#### PASSAGE PROVIDED
* Begin *
# Friendship 31 sloop



## TSOJOURNER (Dec 16, 1999)

I am interested in any info on sailing characteristics of this type of boat. I do coastal cruising in Fla and New England. It seems that the different sails offer possibility of adequate performance in a wide range of conditions; 
Thanks, 
Jim Marron.


----------



## Jeff_H (Feb 26, 2000)

I assume that you happen to be talking about a gaff rigged Friendship Sloop that is 31 feet long and not a particular model such as the Friendship 31. (There is a Dutch company that produces modern boats called Friendships)

The Friendship sloops were named for Friendship Maine where they were originally built. They were a development of the earlier Essex sloops and were adapted to be used in the lobster fishery around the start of the twentieth century. Their low freeboard and deep sheer made it easier to haul the lobster traps aboard. They carried a compartively large sail gaff rigged sloop sail plan with very small headsails and a huge mainsail and many were rigged to carry fidded upper mast and a gaff topsail which really have them an enormous sail plan. These were boats that were designed to reach well and for their day they were excellent sailing boats. Of course their day was over a hundred years ago. 

In their day, their hull form was really revolutionary. Compared to the working watercraft that preceeded them, Friendship sloops shared some things in common with the current direction on yacht design. For their day, Friendship sloops had comparatively fine bows with their center of buoyancy quite far aft. While these were easily driven hulls for their era, they were intended to be quite burdensome and had a lot of wetted surface resulting in huge amounts of drag as compared to a modern design or even a vessel of that era that was intended to be a yacht. 

One hundred years ago, before winches, the Friendship Sloops huge mainsail and small jib rig proportion was an ideal single-handing rig although timing the running backstays in a jibe was not the easiest of jobs to do single-handed. In those days all of the mechanical advantage came from blocks and tackles and keeping the headsails small and the mainsail big meant that the big mainsails were self-tacking and had multi-part tackles on their throat and peak halyards. 

I don''t know how much experience you have sailing gaff rigs, but they are a fun rig to sail. If you care about performance at all or get caught in changable conditions, they require a lot of adjusting and fiddling. Getting a proper adjustment between the peak and throat halyards is a bit of an artform in and of itself. This is a rig that is optimized for driving a comparatively tender for their relatively high drag hull on a reach. They are not at their best either beating or running. While the Friendship Sloops were moderately weatherly for their day, by any objective standard any halfway decent modern design will out sail them on all points of sail but especially upwind. 

Despite the rhetoric that seems to suggest that Gaff rigs are simple, there is nothing terribly simple about them. They have a lot of moving parts and huge quantities of running rigging that tends to have comparatively short lifespans. Due to the geometry of a gaff rig, preventing chafe is a constant battle.
* End *
#### WORK TO DO
1: In the Friendship sloop thread, which place were these boats named for?
2: Write the next part of the Friendship sloop thread, picking up after its final sentence.

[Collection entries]
* Begin *
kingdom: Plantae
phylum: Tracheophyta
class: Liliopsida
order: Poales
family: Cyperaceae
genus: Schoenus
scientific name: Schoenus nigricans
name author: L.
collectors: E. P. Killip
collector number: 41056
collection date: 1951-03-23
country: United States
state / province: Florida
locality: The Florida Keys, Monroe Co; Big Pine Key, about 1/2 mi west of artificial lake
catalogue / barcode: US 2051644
* End *
* Begin *
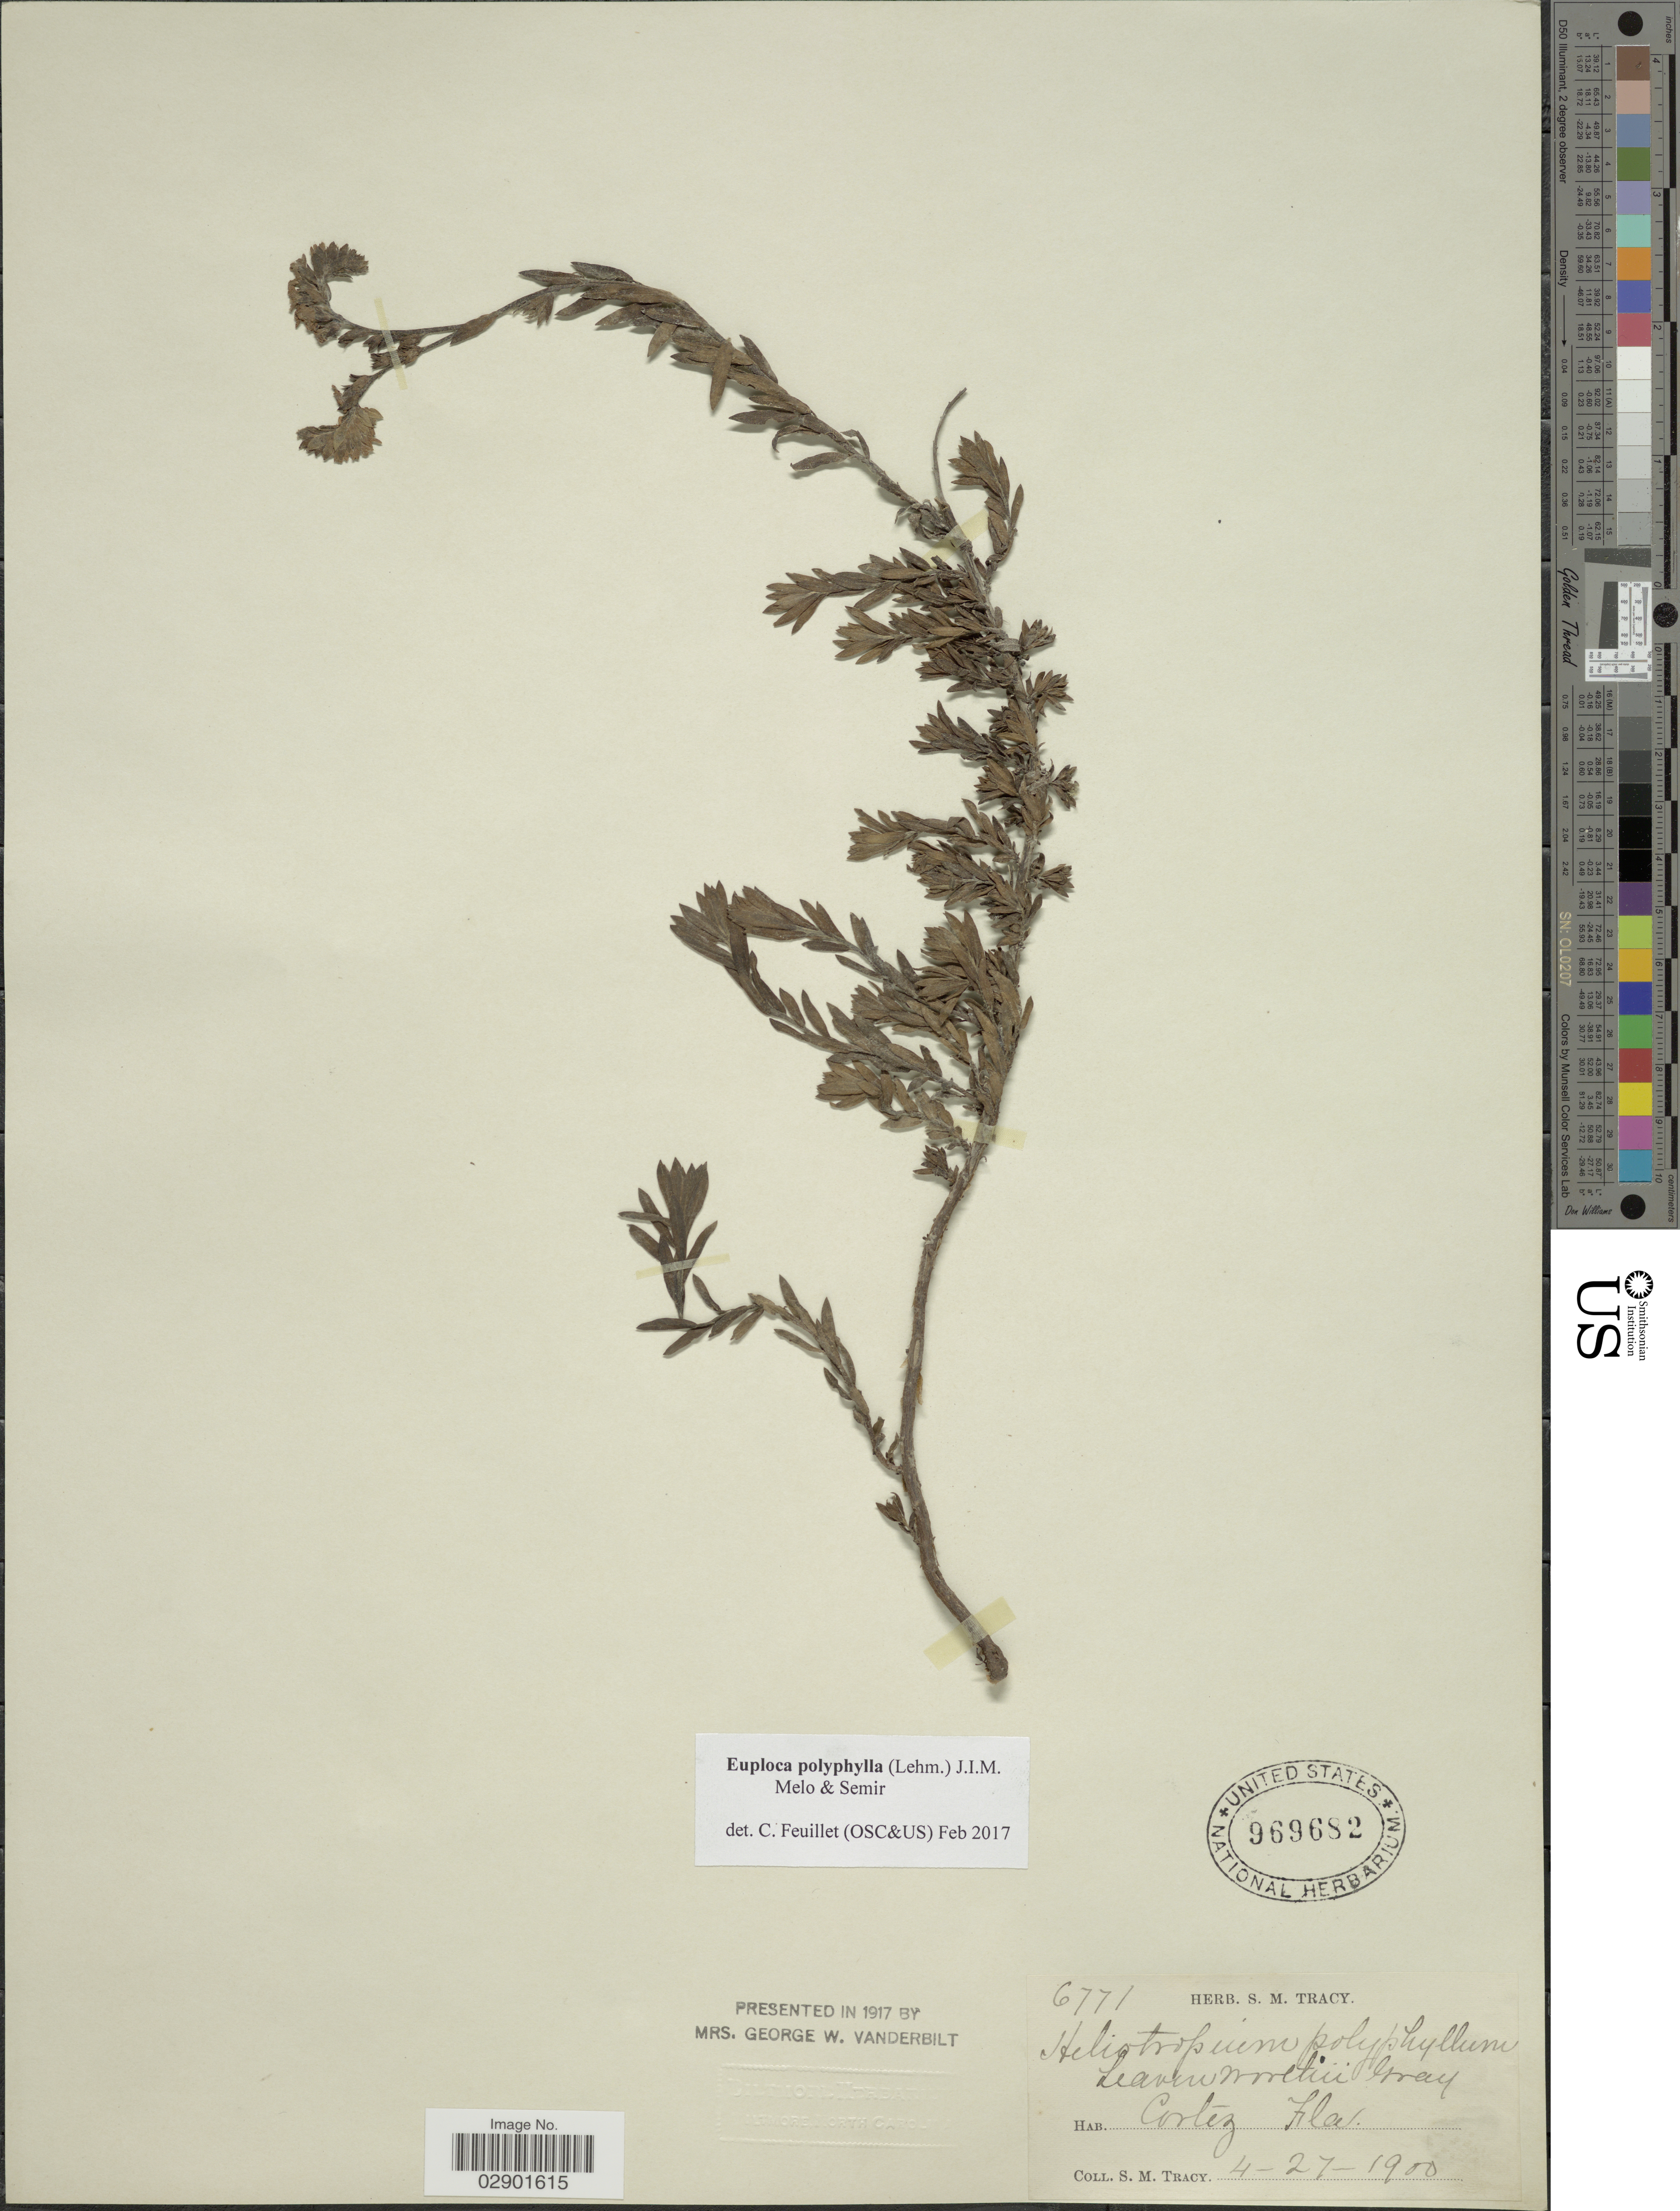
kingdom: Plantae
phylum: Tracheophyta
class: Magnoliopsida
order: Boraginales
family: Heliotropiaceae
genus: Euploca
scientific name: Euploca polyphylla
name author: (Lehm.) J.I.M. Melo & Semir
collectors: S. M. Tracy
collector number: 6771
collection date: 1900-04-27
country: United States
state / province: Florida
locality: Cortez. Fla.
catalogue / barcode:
* End *
#### IN RESPONSE
1: Friendship, Maine, where they were originally built.

2:
While they do have a lot of sails, sail changes were frequent. Friendship sloops are comparatively tender and with their low sheer and large cockpits, swampings were pretty frequent. Boats going lost was a pretty common event even in thier comparatively protected inshore fishery. They needed a lot of drive to be able to be sailed in lighter winds, but that meant striking the gaff topsail and tieing in a reef as soon as things picked up. In a breeze these boats can really develop a massive weather helm that was generally handled by a ''manila Mike'' or later by worm gear steering that was at best high friction and slow responding. These were boats that really require a lot of skill to sail, but that is part of the fun of them.

As cruisers an authentic Friendship Sloop tended to be quite cramped down below for a boat of their length (especially the wooden ones) but offered a nice size cockpit. There have been a number of nice yacht adaptations of the basic Friendship Sloop design but there are also some very silly designs that pretend to be Friendship Sloops in name only and offer none of the virtues of a true Friendship Sloop.

For Florida, authentic Friendship sloops tend to be pretty deep. They take up a lot of dockspace for their length on deck. A 31 foot authentic Friendship Sloop would typcially be 41 feet from the tip of their bowsprits to the tip of their boom (which overhangs the transom) which means paying for a lot more dockage than a boat with that kind of interior space usually needs. With their comparatively poor manueverability docking can be a bit of a trick as well. The originals were kept on moorings. 

I guess that the bottom line on these boats is that if you are into re-enacting the past and get a kick out of understanding what our forefathers had to deal with,and if you are handy at markinspike seamanship and the highh maintenance of a gaff rig, and if you are comfortable with the compromises in sailing ability and seaworthiness, and if you are a very skilled sailor, boats like these are really neat to own and sail. But if you simply want to have a boat that you can just get aboard and go sailing, then these are probably not the best choice. 

Respectfully,
Jeff


----------



## drynoc (Jul 17, 2001)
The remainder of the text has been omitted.